Migrazione e dispersione sono due fenomeni ben noti ai biologi vegetali e agli zoologi. Perché, in effetti, si tratta di fenomeni naturali, costantemente utilizzati dagli esseri viventi per cercare condizioni di vita migliori…

di Paolo Inglese

Settembre andiamo, è tempo di migrare. Chi scrive, non è uno scafista, ma Gabriele D’Annunzio. Per non parlare del primo canto dell’Eneide dove Virgilio scrive parole straordinarie a proposito di Enea …mendico, ignoto e peregrino/De l’Asia in bando, da l’Europa escluso/E ’n fin dal mar gittato or ne la Libia/Vo per deserti inospiti e selvaggi/E qual m’è più del mondo or luogo aperto?

Oggi, come sempre avviene, è questione di punto di osservazione, è questione di scala temporale con la quale leggiamo un fenomeno. Cronaca, storia, epoca? Il giudizio cambia, sedimenta, capisce e osserva di conseguenza. Migrazione e dispersione sono due fenomeni ben noti ai biologi vegetali e agli zoologi. Perché, in effetti, si tratta di fenomeni naturali, costantemente utilizzati dagli esseri viventi per cercare condizioni di vita migliori, tanto più forti quanto più lo sono i fattori scatenanti. 

La dispersione indica la tendenza di ciascuno individuo, appartenente a una specie, ad allontanarsi dal sito di nascita, in maniera temporanea o permanente, percorrendo anche lunghe distanze.
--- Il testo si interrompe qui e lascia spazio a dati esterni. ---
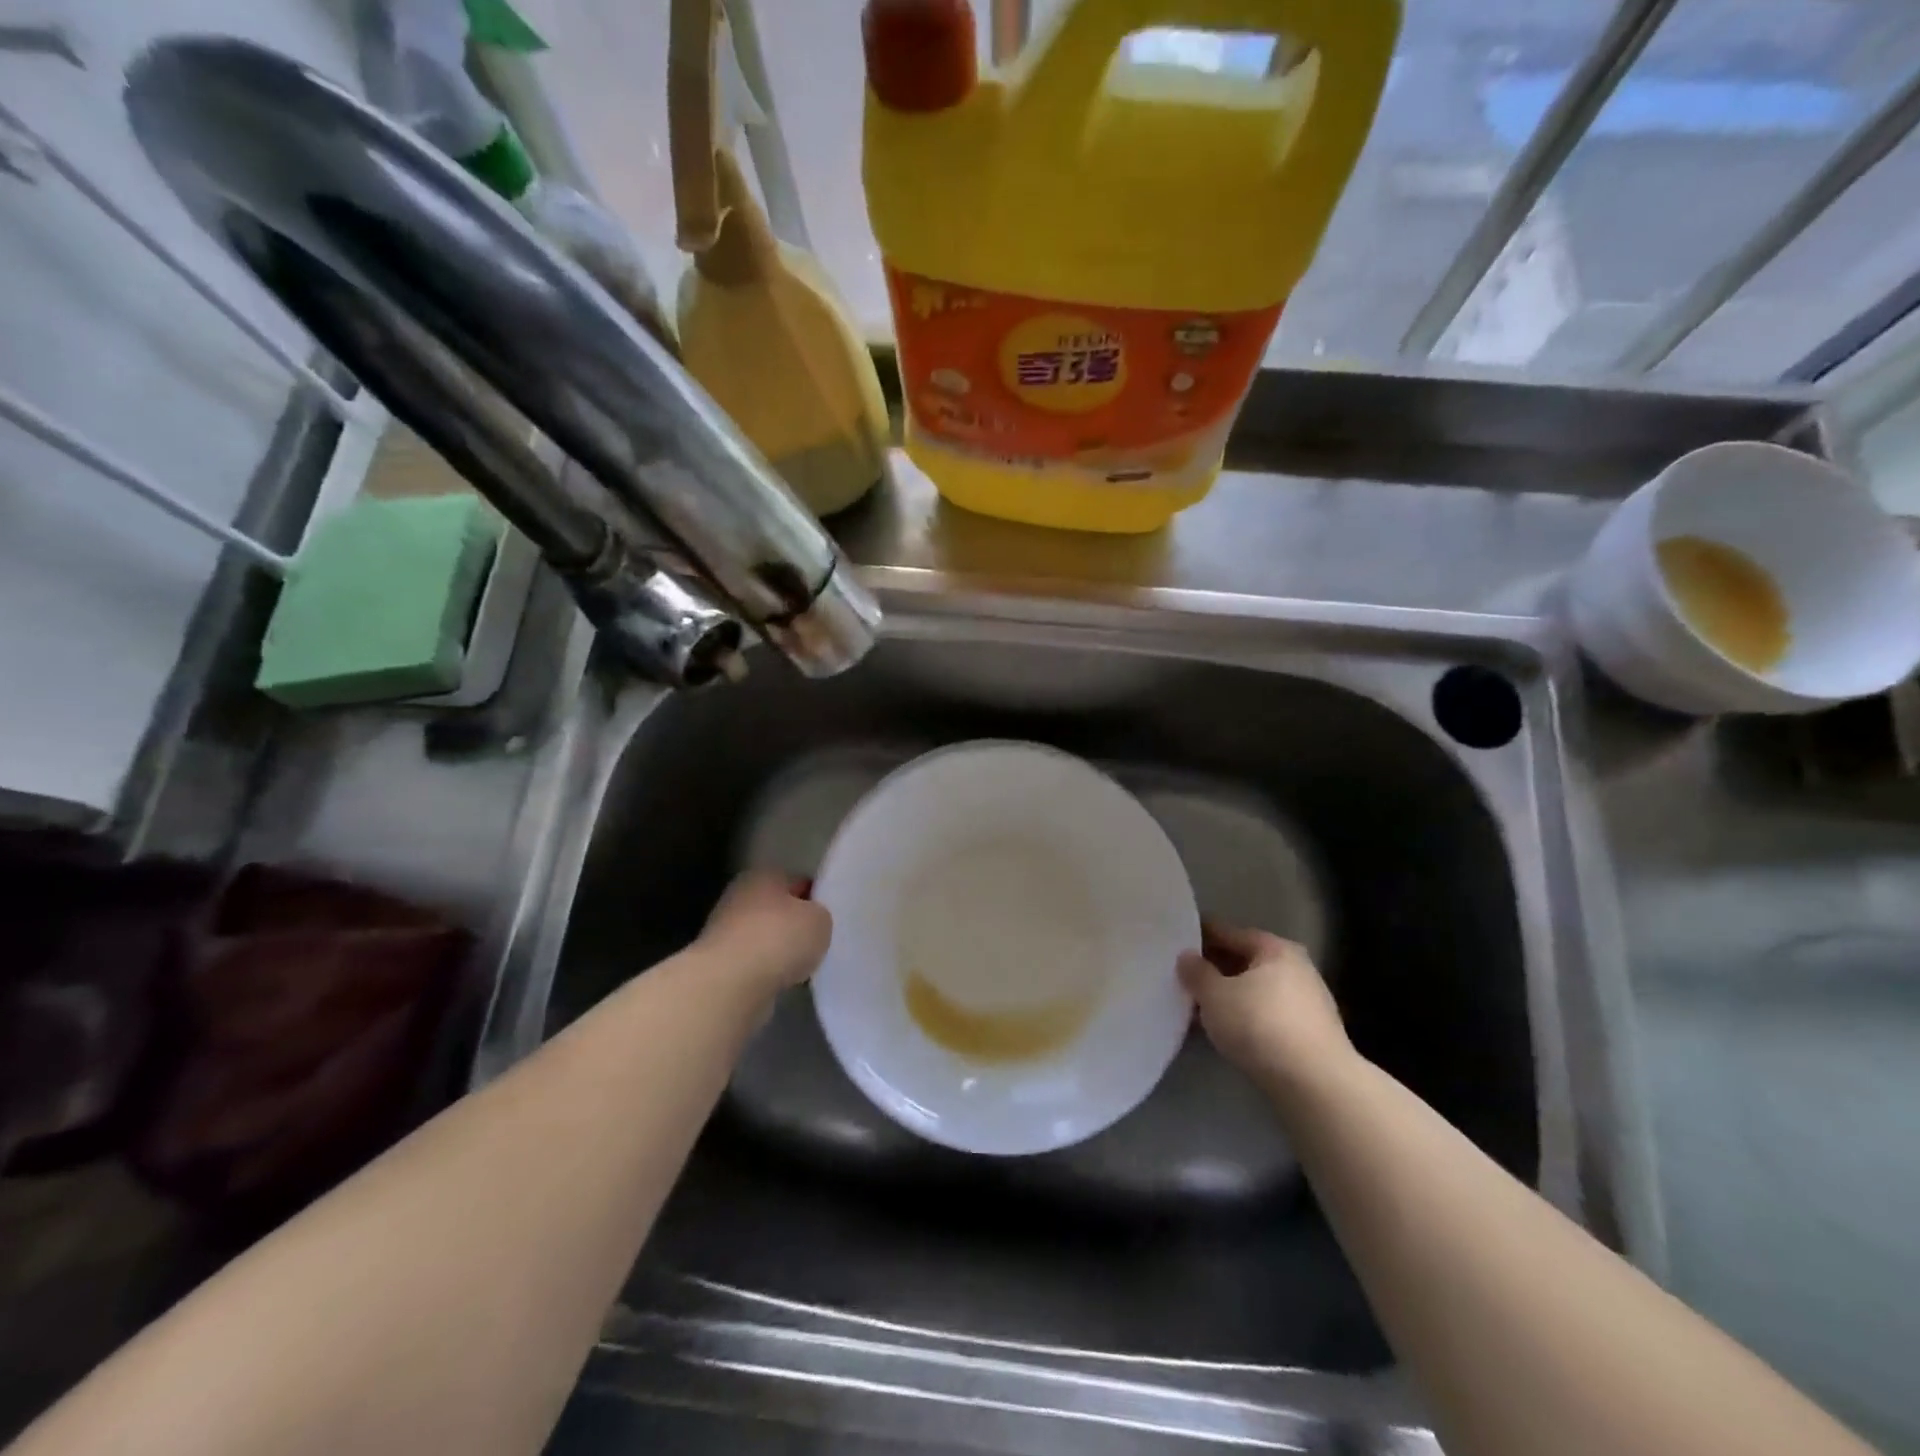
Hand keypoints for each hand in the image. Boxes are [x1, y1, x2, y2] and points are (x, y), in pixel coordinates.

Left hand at [697, 871, 832, 997]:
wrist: (730, 985)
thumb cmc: (779, 939)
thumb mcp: (820, 920)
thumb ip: (819, 915)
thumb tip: (810, 921)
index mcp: (763, 875)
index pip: (797, 881)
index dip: (815, 898)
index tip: (827, 917)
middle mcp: (739, 896)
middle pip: (777, 909)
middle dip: (794, 925)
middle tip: (817, 942)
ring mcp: (723, 931)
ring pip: (763, 937)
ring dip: (779, 950)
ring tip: (801, 966)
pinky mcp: (718, 964)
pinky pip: (753, 963)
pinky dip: (765, 971)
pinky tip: (780, 981)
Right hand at [1178, 924, 1353, 1098]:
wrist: (1315, 1085)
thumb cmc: (1260, 1025)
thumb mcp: (1214, 995)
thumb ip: (1196, 972)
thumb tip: (1187, 957)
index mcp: (1276, 948)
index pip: (1230, 933)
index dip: (1200, 936)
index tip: (1176, 943)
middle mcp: (1297, 968)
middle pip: (1245, 962)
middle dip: (1214, 969)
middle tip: (1182, 977)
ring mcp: (1307, 1003)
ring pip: (1255, 991)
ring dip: (1229, 996)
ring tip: (1198, 1007)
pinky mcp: (1309, 1036)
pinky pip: (1266, 1016)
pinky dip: (1244, 1018)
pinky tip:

La migrazione è una strategia di sopravvivenza che permette agli individui di trovare le risorse necessarie per generare la vita e alimentarsi. Si tratta quindi di movimenti di andata e ritorno, anche annuali. Molte specie di uccelli e di mammiferi marini lo fanno, in modo anche spettacolare. Le piante sono estremamente specializzate nella dispersione, attiva o passiva che sia, gli animali adottano ambedue le strategie. 

Il Mediterraneo, l’Europa si sono incredibilmente arricchiti in termini di varietà e disponibilità di alimenti, nei millenni, grazie alla dispersione di piante: praticamente le più importanti di quelle coltivate sono, per l’appunto, frutto di dispersione passiva a opera  dell’uomo e, a volte, la loro dispersione è stata così forte che  nulla o poco rimane del loro passato in natura.

Orzo, caffè, mais, grano, patata, banano, agrumi, sono alcune tra le piante fondamentali per la nostra specie, disperse per azione antropica. Ma la nostra dieta mediterranea è, in effetti, una dieta planetaria, composta, nel caso dei vegetali, da specie disperse, come lo stesso grano duro e l’olivo, le mandorle e i pistacchi, le noci, il pomodoro. Immaginare il mondo senza le migrazioni e le dispersioni è biologicamente impossibile. Ma questa è storia, addirittura di epoche geologiche. Oggi, si vive di cronaca e la cronaca conduce ad altre, non sempre corrette, riflessioni.